Still, I can’t seem to escape the way last night lingers in the back of my mind. The heat of his hand on my face had spread through my body, and for a moment, left me vulnerable and susceptible to becoming a victim of desire. The softness that shouldn’t belong to a man like him, a man who'd shown me how cruel he could be. And then there was the way he looked at me, as if he wanted to apologize for the past, but couldn’t find the words.

I shake my head fervently and pull the thin shawl tighter around my shoulders. The bedroom smells faintly of his scent, and I can’t stand it anymore. It's everywhere in this house, wrapping around me like a reminder of what I’m trying to forget.

The walls feel too small, as if they're closing in on me again, the air too stifling.

I need out.

Luckily for me, Thane has already left by the time I pluck up the courage to step outside, the cold air hitting me like a sharp and grounding embrace. Snow blankets the ground, melting slowly under the weak morning sunlight, and the quiet hum of the forest beyond the backyard feels almost peaceful.

Almost, because my emotional state is still in unrest after everything that's happened. Officially, the sub-alpha's mate, swearing to never sleep with him, I'm not sure how or where I fit in.

Nothing has changed.

The garden behind Thane's house is small, but it’s alive. Patches of green fight against frostbite, determined to survive the cold. I kneel near the flowerbeds, tracing the fragile stems with my fingers, finding a strange comfort in the life sprouting from the frozen earth.

For a moment, I almost feel free.

Until I hear footsteps approaching behind me.

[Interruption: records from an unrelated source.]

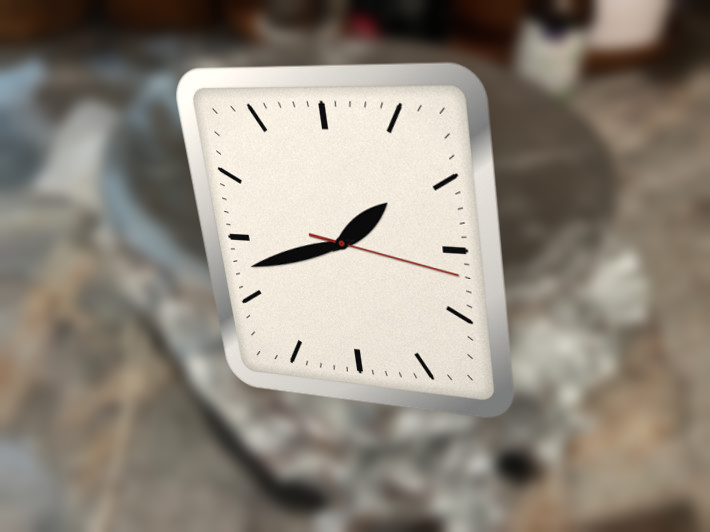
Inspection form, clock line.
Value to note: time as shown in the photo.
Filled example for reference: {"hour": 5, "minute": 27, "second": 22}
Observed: {"hour": 1, "minute": 42, "second": 17}
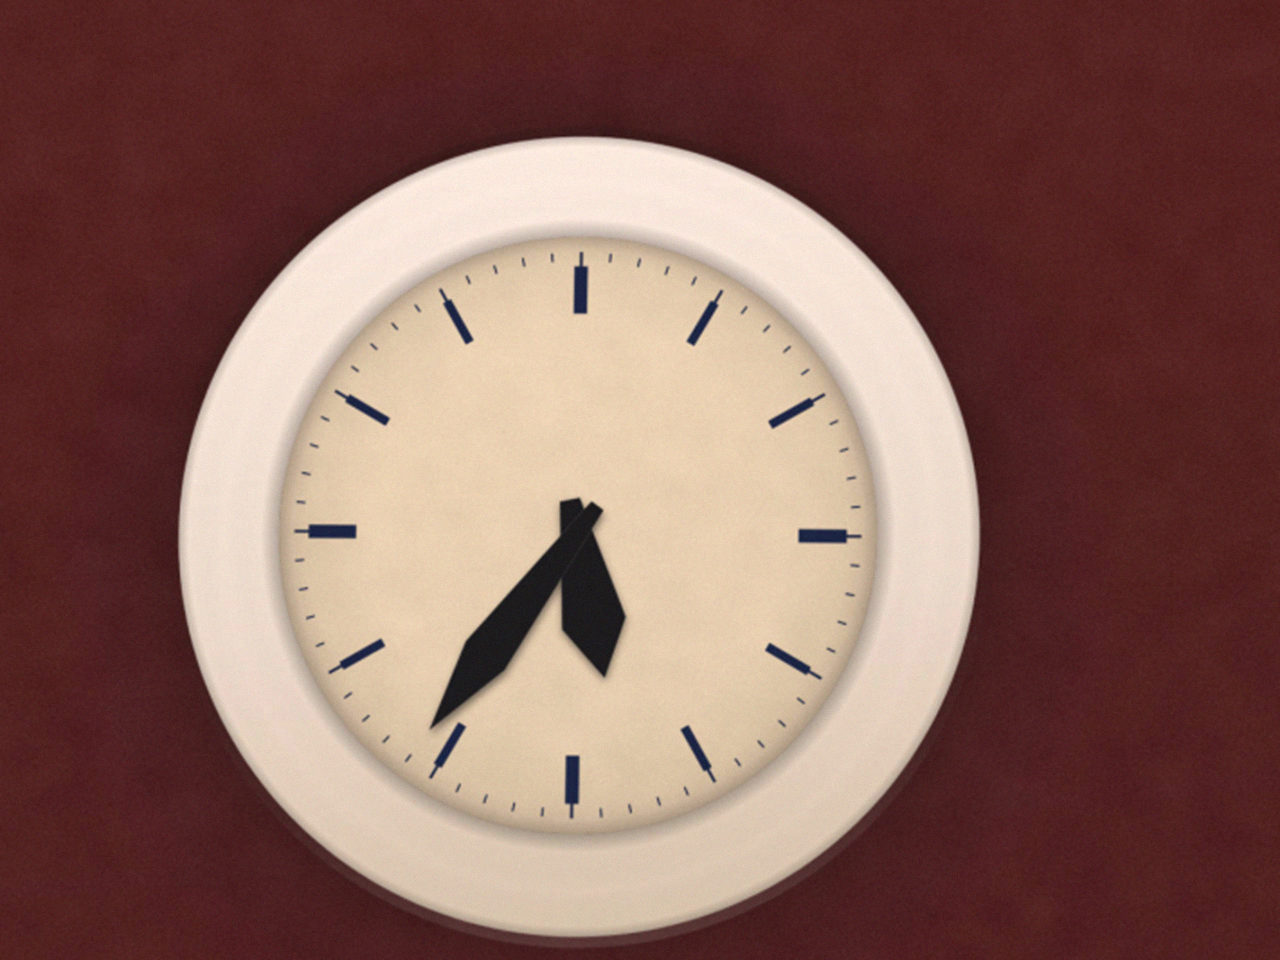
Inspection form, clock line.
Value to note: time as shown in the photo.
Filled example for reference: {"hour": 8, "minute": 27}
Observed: {"hour": 5, "minute": 36}
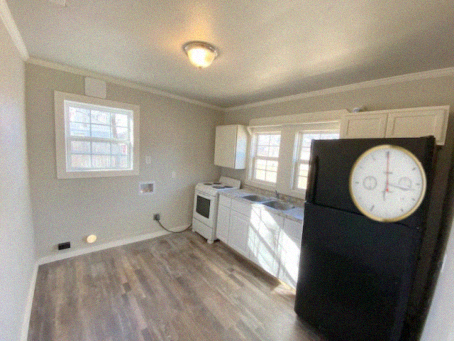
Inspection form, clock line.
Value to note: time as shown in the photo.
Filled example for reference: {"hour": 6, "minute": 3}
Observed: {"hour": 6, "minute": 17}
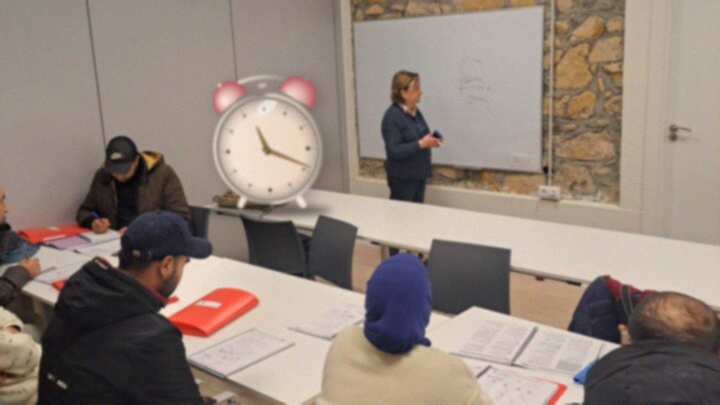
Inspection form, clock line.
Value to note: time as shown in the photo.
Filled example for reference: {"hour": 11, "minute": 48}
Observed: {"hour": 11, "minute": 19}
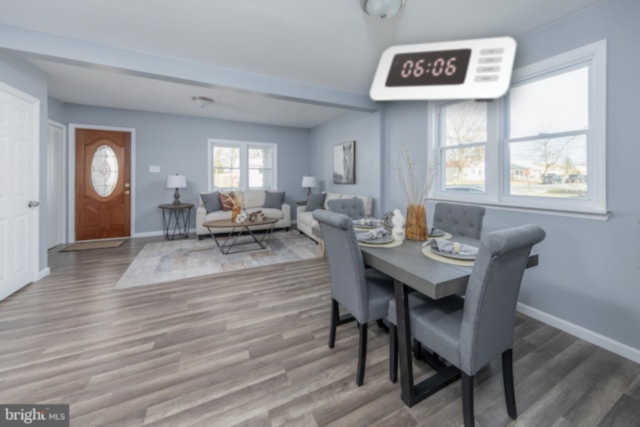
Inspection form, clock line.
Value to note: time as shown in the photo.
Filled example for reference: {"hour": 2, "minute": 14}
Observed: {"hour": 6, "minute": 6}
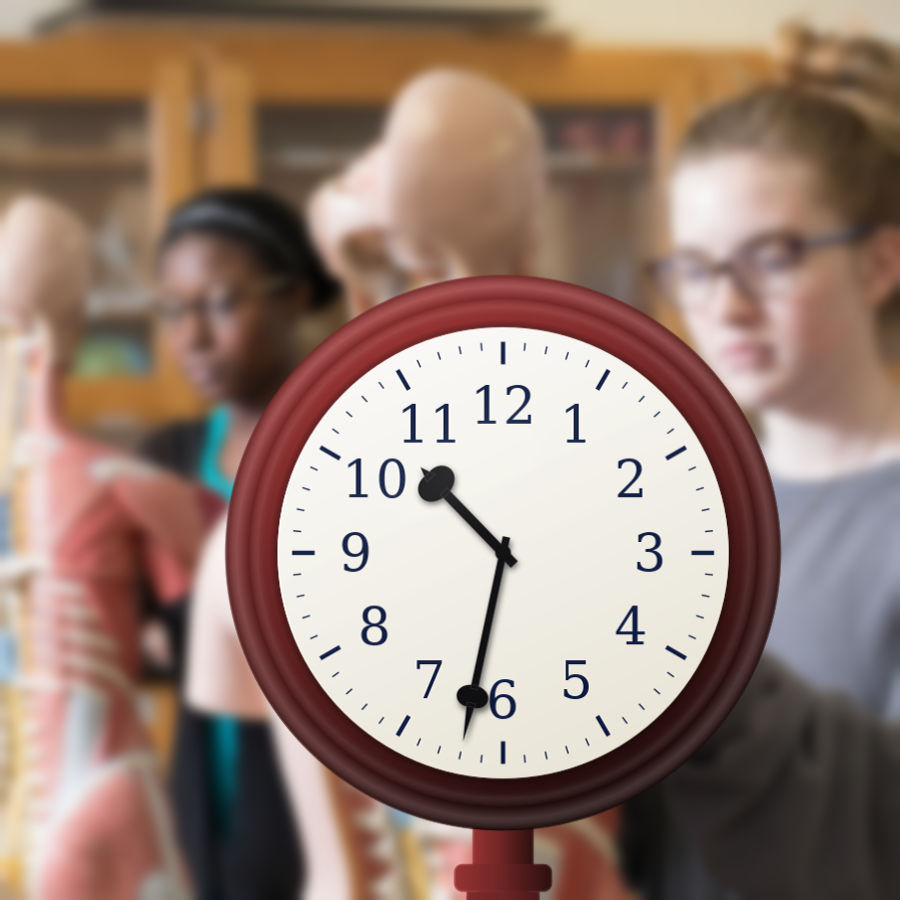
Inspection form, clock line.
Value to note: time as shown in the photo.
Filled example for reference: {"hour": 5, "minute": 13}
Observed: {"hour": 10, "minute": 32}
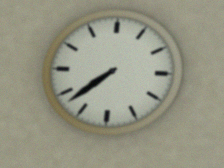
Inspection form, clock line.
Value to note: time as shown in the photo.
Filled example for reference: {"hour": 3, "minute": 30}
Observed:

“Don’t tell me you’re actually gardening,” Rissa’s playful voice slices through the silence, warm and teasing.

I close my eyes briefly, exhaling a tired sigh before glancing over my shoulder and smiling when I see her.

Despite everything, there's something about her presence that remains calming, familiar, even if I barely know her. She stands at the edge of the garden, her red cloak dusted with tiny specks of snow, her green eyes full of the kind of knowing I’m too weary to acknowledge.